Bisexuality is constantly being deemed as invalid and if I’m being honest, I used to be be someone who invalidated it. And although I’m not going to go into my own story, I do want to say that accepting my sexuality was the most difficult and freeing thing I have done for myself. The sole reason I rejected bisexuality and deemed it as so many tend to do as, “impossible” is because for the longest time myths like the ones I mentioned above were the only exposure I had of it. If I hadn’t been exposed to these harmful preconceptions of bisexuality earlier on, I would have probaly come to terms with my identity at a much younger age. Because of this, I missed out on loving myself at a much earlier time that what I could have and this deeply saddens me. It’s painful being told by so much of the world that I don’t exist or that my identity is not worthy of representation, and this is despite having come to terms with my sexuality. This is part of the reason why I wrote this post, it’s what fifteen year old me needed to hear. It’s sort of my way of making amends with my bi-phobic younger self, as well as me trying to end the harmful stereotyping of bisexuals.

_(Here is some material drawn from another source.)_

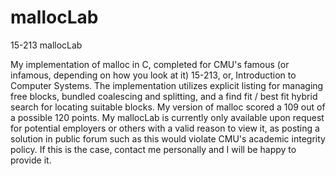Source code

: # mallocLab
15-213 mallocLab

My implementation of malloc in C, completed for CMU's famous (or infamous, depending on how you look at it) 15-213, or, Introduction to Computer Systems. The implementation utilizes explicit listing for managing free blocks, bundled coalescing and splitting, and a find fit / best fit hybrid search for locating suitable blocks. My version of malloc scored a 109 out of a possible 120 points.
My mallocLab is currently only available upon request for potential employers or others with a valid reason to view it, as posting a solution in public forum such as this would violate CMU's academic integrity policy. If this is the case, contact me personally and I will be happy to provide it.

I’m going to end here by echoing what I’ve been trying to convey this entire time: bisexuality is valid. The world may drag its feet at the so-called novelty of being attracted to more than one gender, but that doesn’t make bisexuality any less legitimate. Most importantly, it doesn’t make your bisexuality any less legitimate. To elaborate, an identity is not a way of restricting yourself- you define the label, not the other way around. So when I say ‘all bisexuals are valid’ I mean, all bisexuals are valid. No exceptions.